Depuis vingt ans, l'Amazonie part en fumée ou en copeaux, presque indépendamment des résolutions officielles. Mais certains Etats ont décidé de protéger ce patrimoine naturel. C'est le cas de l'Amapa. Sous contrôle militaire jusqu'en 1988, il est à 90% recouvert de forêt. Peu peuplée, très peu industrialisée, presque séparée du reste du Brésil par l'Amazone, la région est méconnue. Et pourtant, depuis 1994, son charismatique gouverneur Joao Capiberibe ( Parti socialiste brésilien) et sa femme Janete, députée, y mènent une politique inédite de développement durable.

Le concept n'est pas nouveau, mais son application est… révolutionnaire! Dans le fond, elle remet en cause le système économique capitaliste. «Nous refusons de voir s'installer les grandes scieries ou les compagnies d'extraction de minerai. Piller les ressources pour les exporter ne rapporte qu'à une minorité. Nous voulons que tous les habitants profitent de la croissance et des ressources de la forêt. Bien sûr, nous ne serons jamais riches comme en Europe, mais ce n'est pas notre objectif», explique Capiberibe, inlassablement. Pendant les quatre années de son premier mandat, il n'a fait que ça: détailler, démontrer et convaincre.

La majorité des 500 000 personnes qui vivent en Amapa n'avaient jamais entendu parler de développement durable auparavant. Les habitants de la forêt, les Indiens et les ribeirinhos ( qui vivent en bord de fleuve) savent survivre dans leur milieu. Mais cet équilibre ressemble à de l'immobilisme. Or, «ils ont droit au progrès», s'enflamme Janete.
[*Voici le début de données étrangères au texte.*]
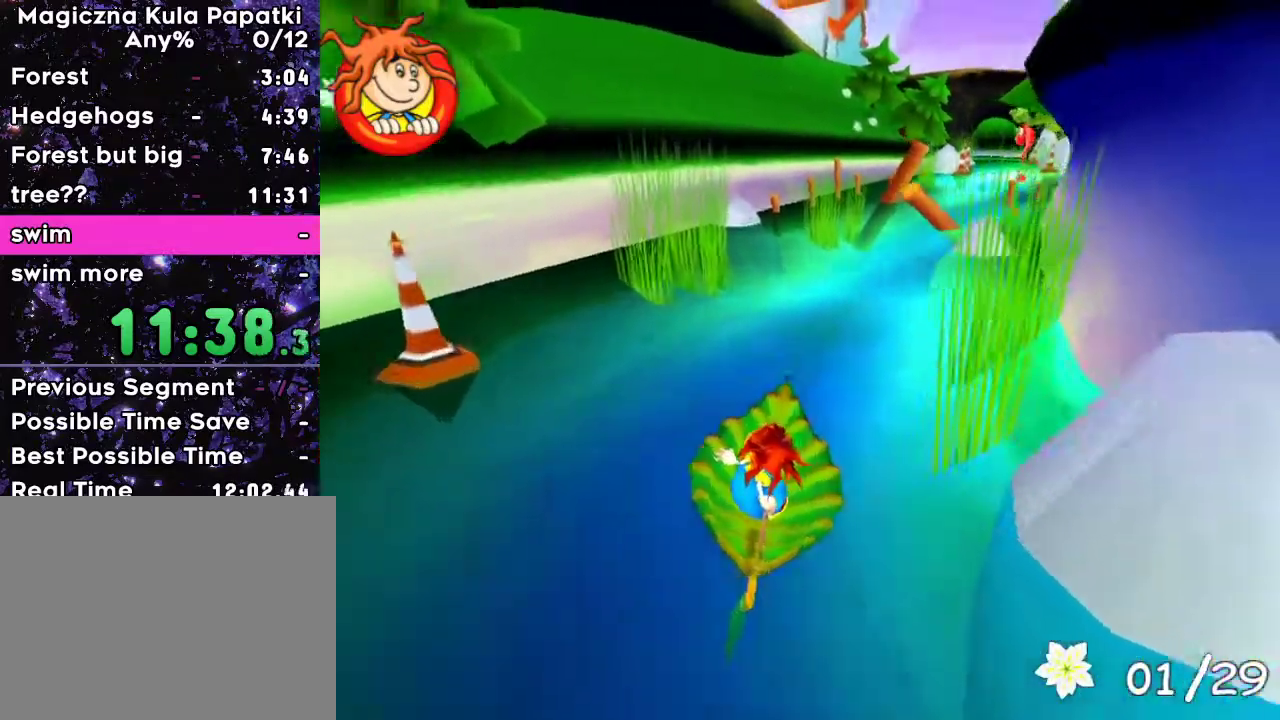
{"keys": ["up"], "events": []}
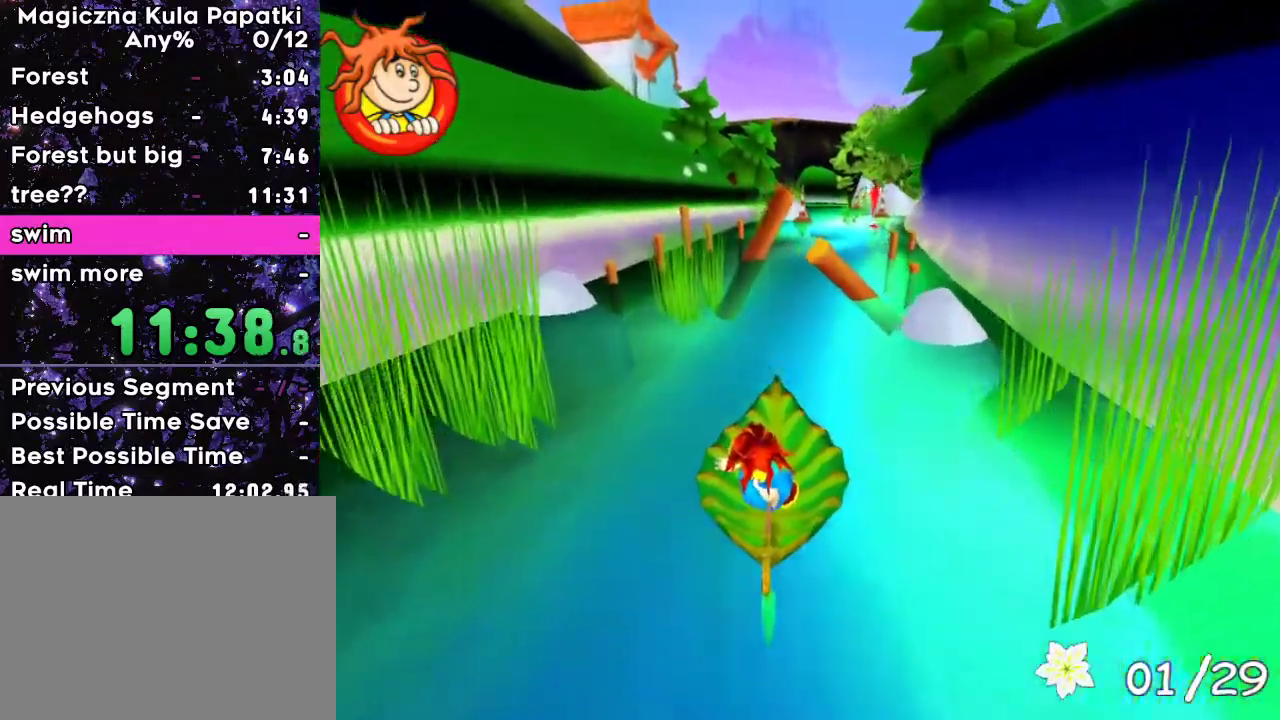
{"keys": ["right", "up"], "events": [[450, "right", "down"]]}
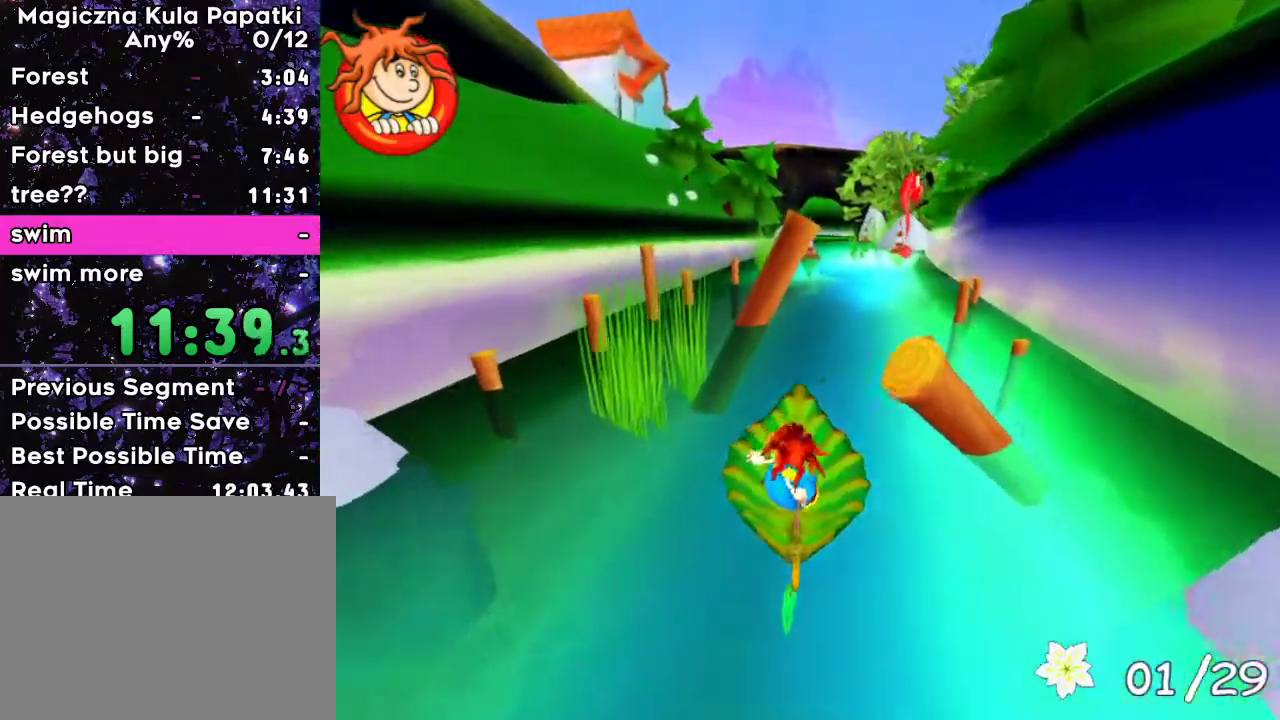
{"keys": ["left", "up"], "events": [[67, "right", "up"], [233, "left", "down"], [317, "left", "up"], [483, "left", "down"]]}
Opposants au régime militaire, Capi et Janete ont vécu au Canada pendant quelques années, comme réfugiés politiques. De retour au Brésil en 1979, ces anciens gauchistes trouvent dans le développement durable le support théorique qu'ils cherchaient et se lancent dans l'aventure.

Elu gouverneur en 1994 puis réélu en 1998, Capi avance sur tous les fronts: social, économique, écologique. En quelques années, il a réussi à éponger les dettes de son Etat, ce qui est rare au Brésil. Malgré un budget très faible de 500 millions de reais (2 milliards de francs) il a également obtenu d'importants succès en matière d'éducation et de santé, «tout simplement en faisant parvenir l'argent aux intéressés», dit-il. De fait, Capi, comme tout le monde l'appelle, «a moralisé la vie publique en luttant contre la corruption, de la petite à la grande», confirme Jean-François Le Cornec, consul honoraire de France à Macapa, la capitale.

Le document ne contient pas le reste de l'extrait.